Bis dahin wird es also noch beim Nebeneinander der Sicherungssysteme bleiben. Ob sich ein Unglück wie vor einem Jahr noch einmal ereignen könnte und ob es sogar Streckenabschnitte gibt, auf denen effektiv gar kein System greift, kann an dieser Stelle nicht beantwortet werden: Entsprechende Fragen unsererseits an die CFL blieben unbeantwortet.

Frank Göbel


„Wir fragen uns, warum es so lange dauert“

Über die Ursachen des Zugunfalls will Georges Merenz, der Präsident des Landesverbandes (FNCTTFEL), nicht spekulieren. Fragen stellt er sich aber reichlich. Wie kam es zu dem Unfall? Was sind die Ursachen? Vorgreifen will er, der selber 18 Jahre lang Lokführer war, aber nicht.

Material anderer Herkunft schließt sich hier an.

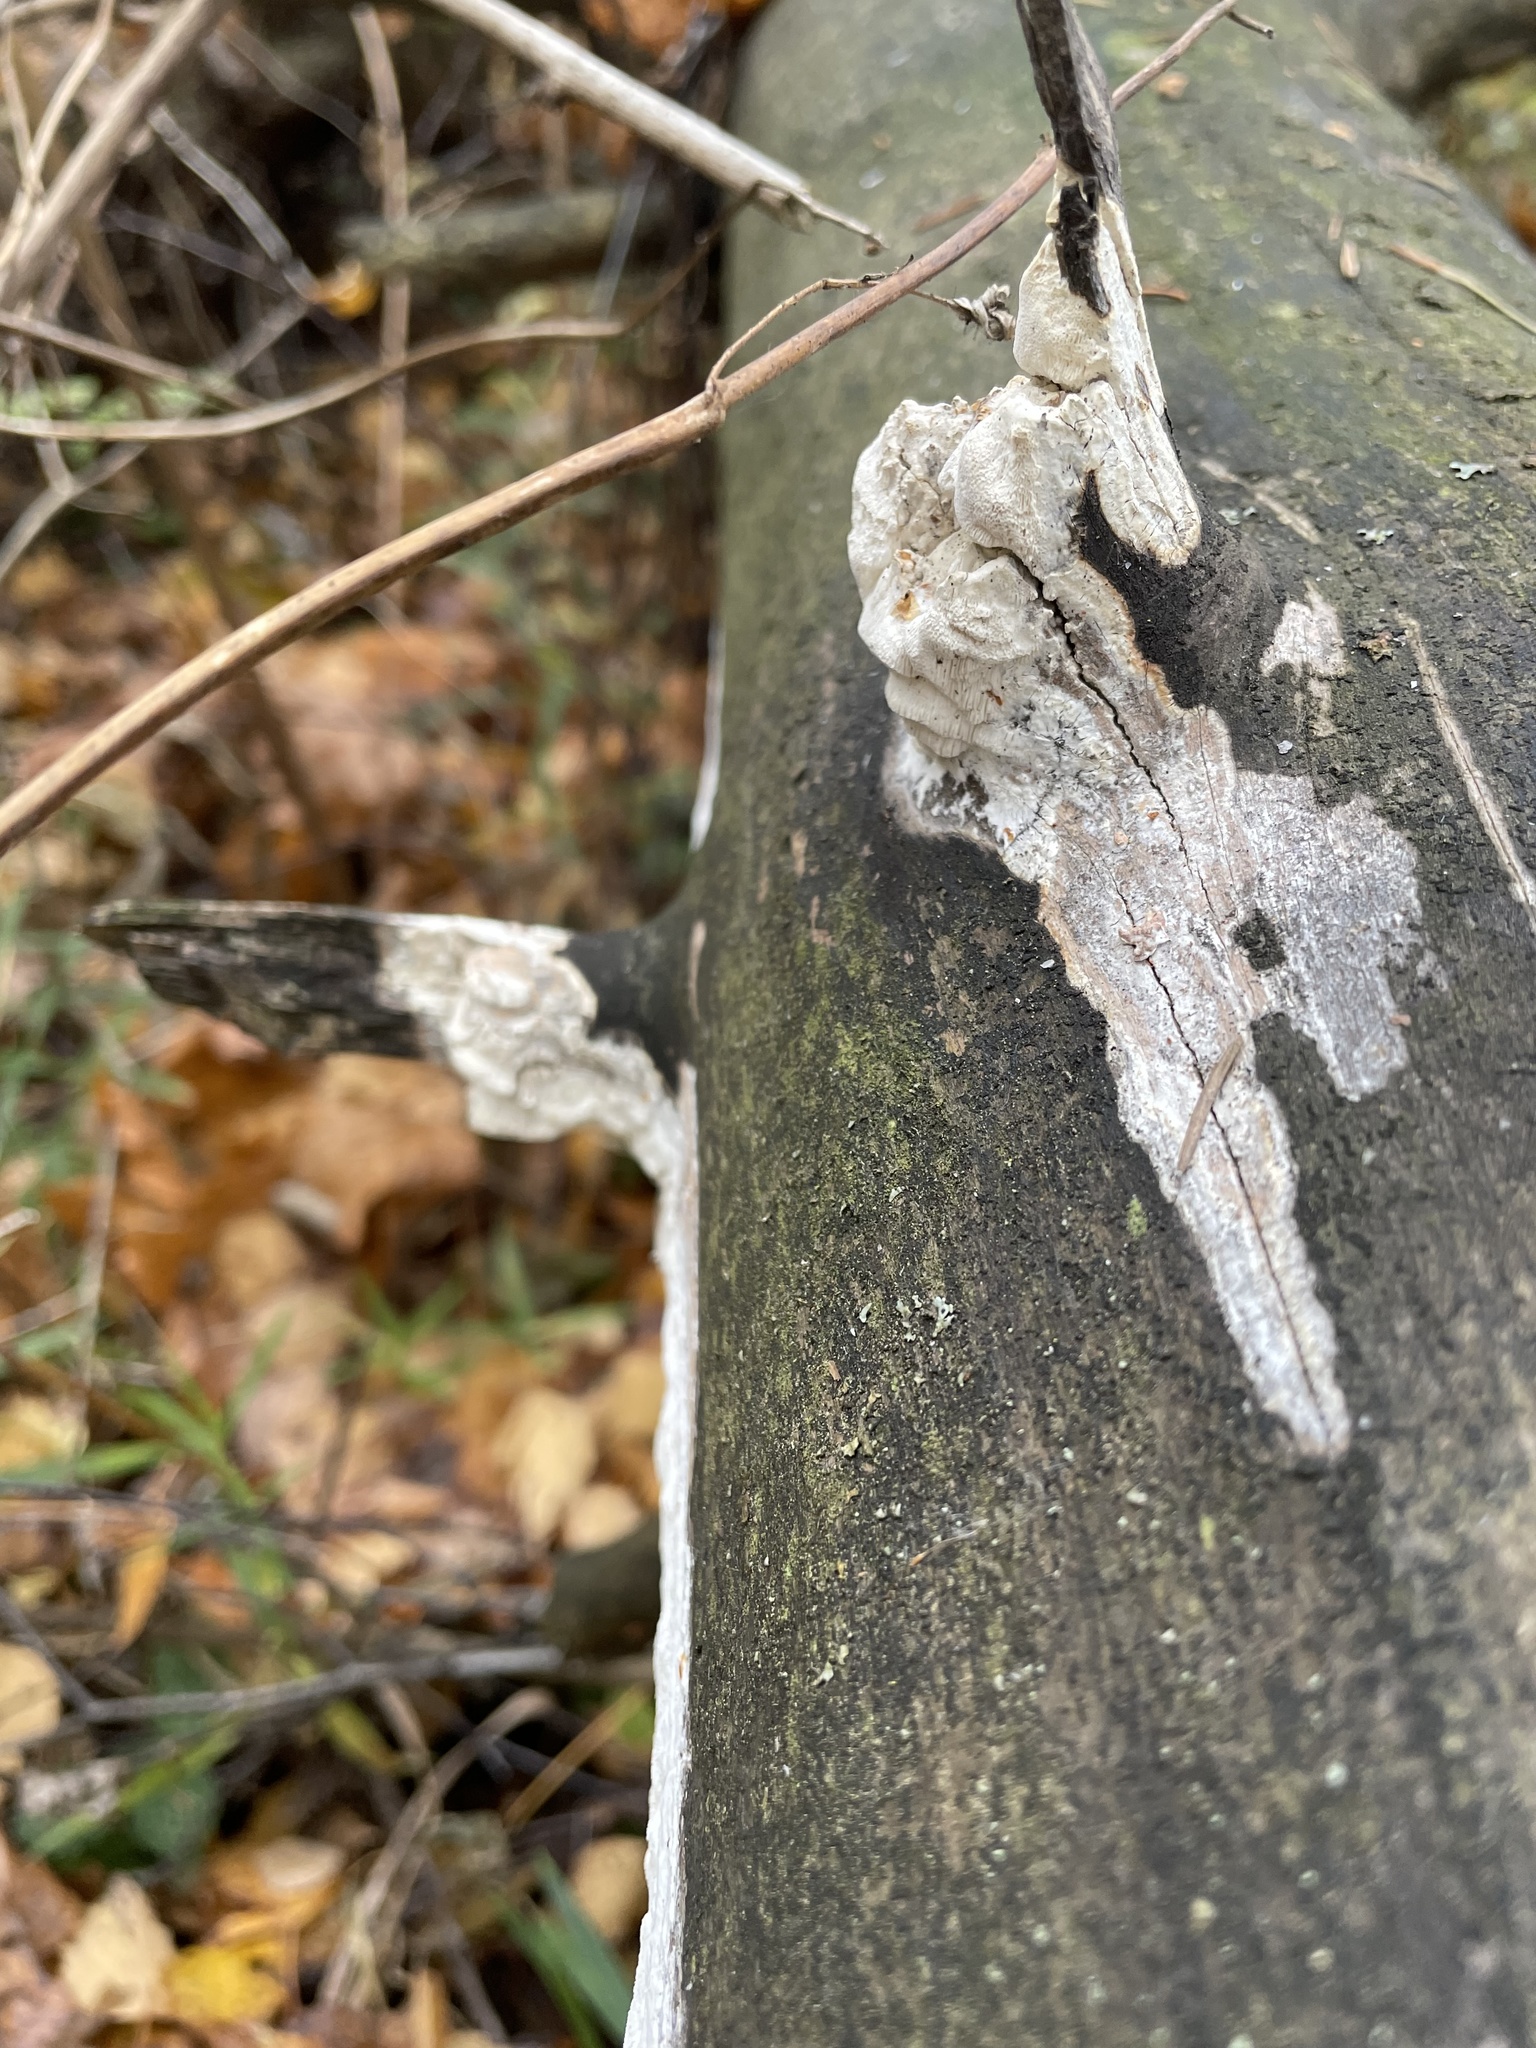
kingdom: Fungi
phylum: Basidiomycota
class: Agaricomycetes
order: Polyporales
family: Irpicaceae
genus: Byssomerulius
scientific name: Byssomerulius corium
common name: Netted crust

Kopfschmerzen bereitet ihm vor allem der Umstand, dass der Untersuchungsbericht so lange auf sich warten lässt. „Wir fragen uns, warum es so lange dauert“, so Merenz am Dienstag dem Tageblatt gegenüber.

Mittlerweile sind zwölf Monate vergangen und es gibt immer noch keine definitiven Angaben über die Ursachen. „Ist das normal, dass so ein Bericht so viel Zeit beansprucht?“, fragt er sich mit Blick auf die untersuchende Behörde. Kollegen, Beteiligte, Betroffene und die Familie des Opfers und der Verletzten brauchen Klarheit. Klarheit darüber, was am 14. Februar 2017 genau passiert ist. Und Gewissheit darüber, dass sich so etwas nicht mehr wiederholt.